Nein. Es besteht in Deutschland für E-Bike-Fahrer keine Helmpflicht. Obwohl damit die gleichen oder gar höhere Geschwindigkeiten erreicht werden können als mit einem Mofa.
Wie können sich Amateur-Rennradfahrer versichern?
Das Diebstahlrisiko bei Rennradtouren ist geringer als bei jeder Einkaufstour zum Wochenmarkt. Radverrückte lassen ihre tausende Euro teuren Schätzchen in der Regel nicht aus den Augen.
Für Sportler ist eine andere Gefahr relevant, nämlich mit hohem Tempo in durchaus ruppigem Umfeld Dritte über den Haufen zu fahren. Das ist dann ein Fall für die Haftpflichtversicherung, weil wegen ihnen jemand zu Schaden kam.

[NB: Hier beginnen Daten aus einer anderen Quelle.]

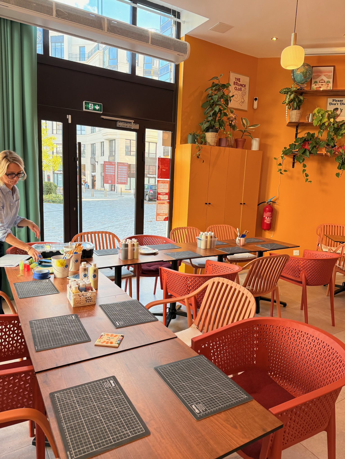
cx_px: 172
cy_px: 230
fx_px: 319
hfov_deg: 56.8
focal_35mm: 24
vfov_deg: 71.6
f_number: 1.78
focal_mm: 6.76
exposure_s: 1/231
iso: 160
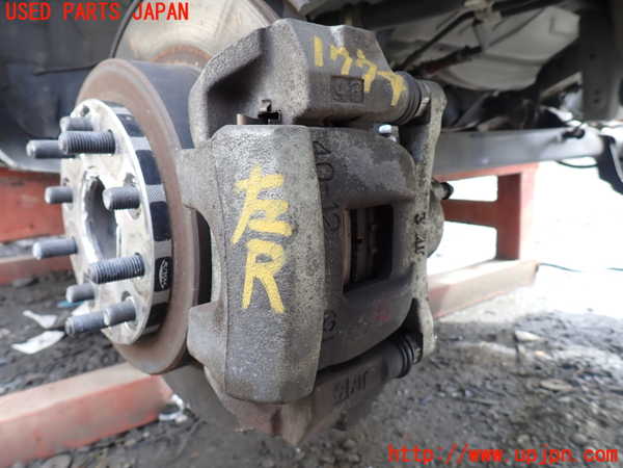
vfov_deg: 54.9
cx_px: 312
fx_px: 450
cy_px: 234
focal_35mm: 25
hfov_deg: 69.4
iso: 100
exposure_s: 1/80
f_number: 2.8
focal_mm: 4.5
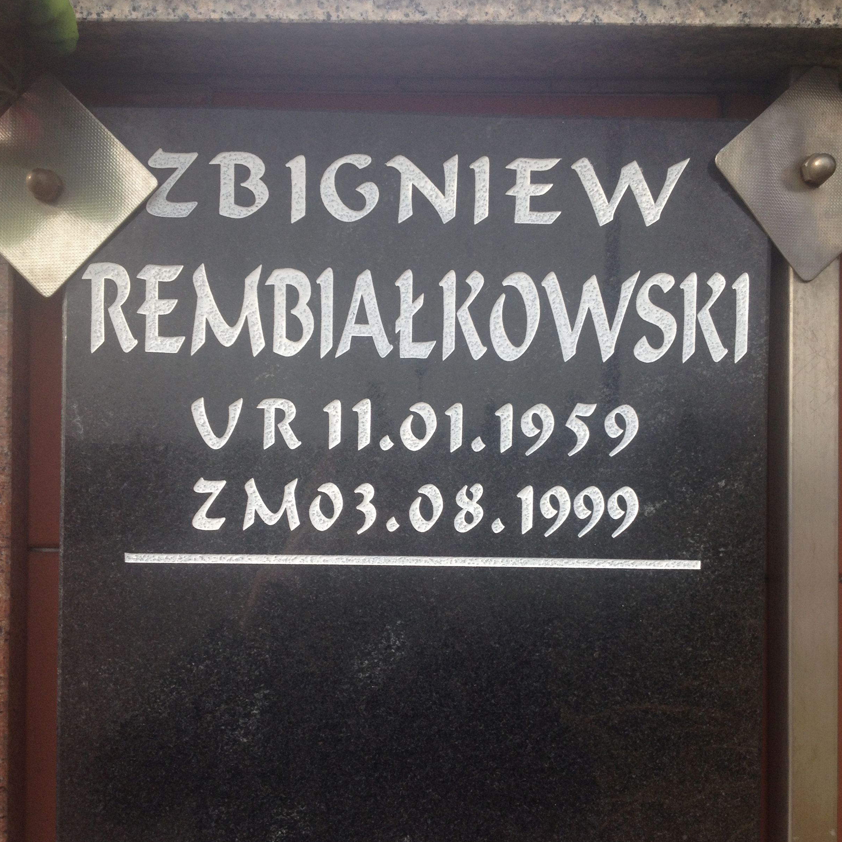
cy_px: 488
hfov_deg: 40.0
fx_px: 1156
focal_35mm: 42
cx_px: 425
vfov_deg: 39.9
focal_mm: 4.28
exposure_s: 1/373
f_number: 2.4
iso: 50
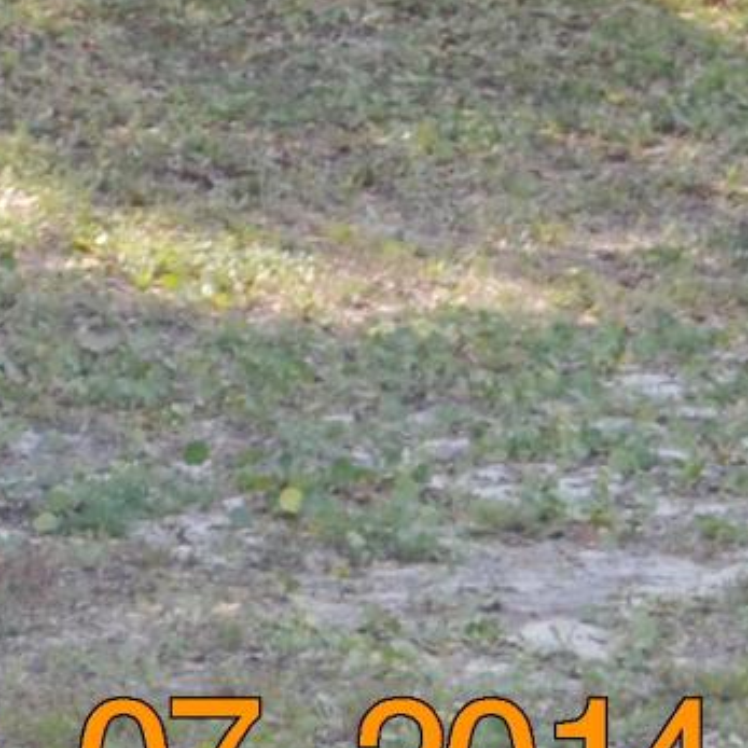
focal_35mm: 330
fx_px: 8068
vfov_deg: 5.1
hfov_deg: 4.9
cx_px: -1901
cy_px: -1049
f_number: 7.1
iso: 200
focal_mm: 30
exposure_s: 1/200
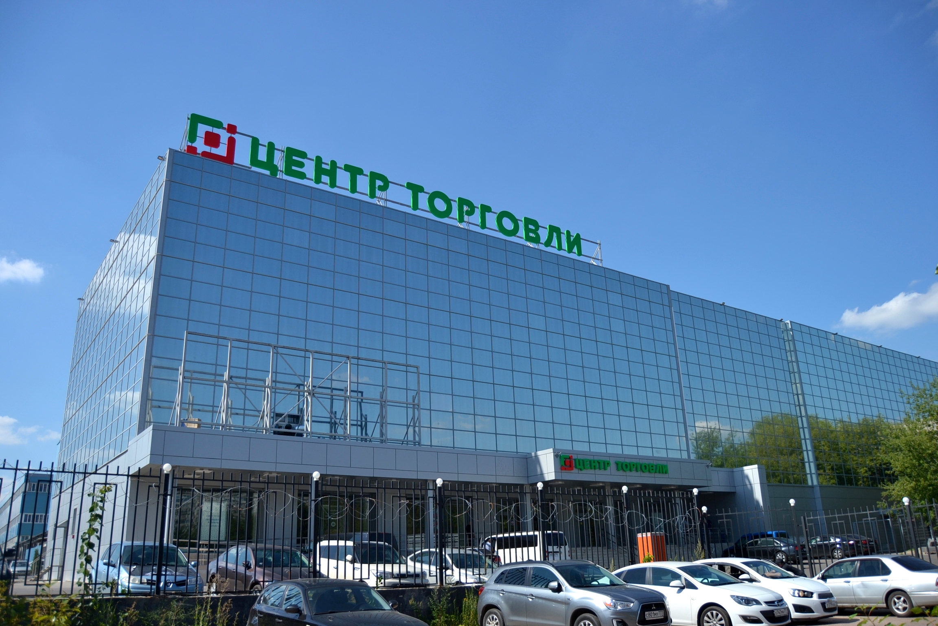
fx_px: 703
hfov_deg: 67.4
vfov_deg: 47.9
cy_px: 313
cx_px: 469
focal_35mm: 27
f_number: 3.5
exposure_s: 1/1250
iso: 100
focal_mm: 18
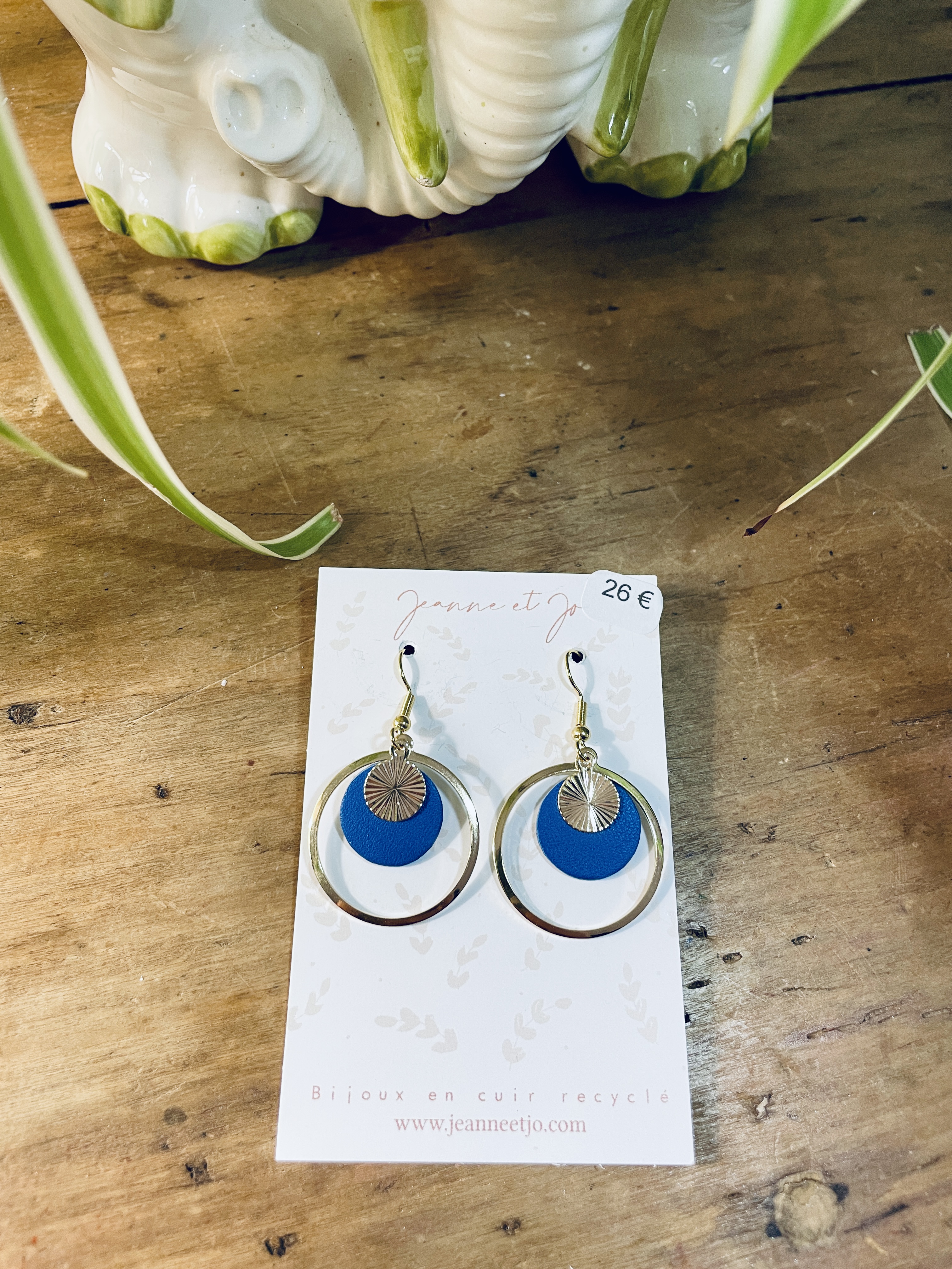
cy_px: 634
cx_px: 476
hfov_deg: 53.1
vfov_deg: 67.3
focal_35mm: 26
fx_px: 953
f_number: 1.6
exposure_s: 1/50
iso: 64
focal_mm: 4.2
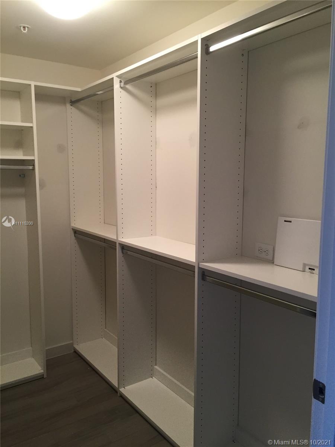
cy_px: 224
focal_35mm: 29
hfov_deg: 48.2
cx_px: 168
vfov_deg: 61.7
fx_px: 374
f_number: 2.2
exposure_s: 1/30
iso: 125
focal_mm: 4.15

ADFC-Experte Huhn rät deshalb: „Radsportler sollten alte Policen checken, denn manche schließen Unfälle aus, sobald der Radler nicht hobbymäßig sondern auf hohem sportlichen Niveau unterwegs ist.“
Neue Verträge sind kulanter, ohne automatisch teurer zu sein. Für besonders ehrgeizige Radfahrer, die an Rennen teilnehmen, kann sich eine Vertragserweiterung lohnen.
Immer aber gilt: Nur wenn der Versicherte Schuld trägt, trifft der Schadensfall ein. Unfälle bei zügigen, aber üblichen Trainingsfahrten gelten noch nicht als extra zu versicherndes Risiko, sie deckt die normale Haftpflicht ab.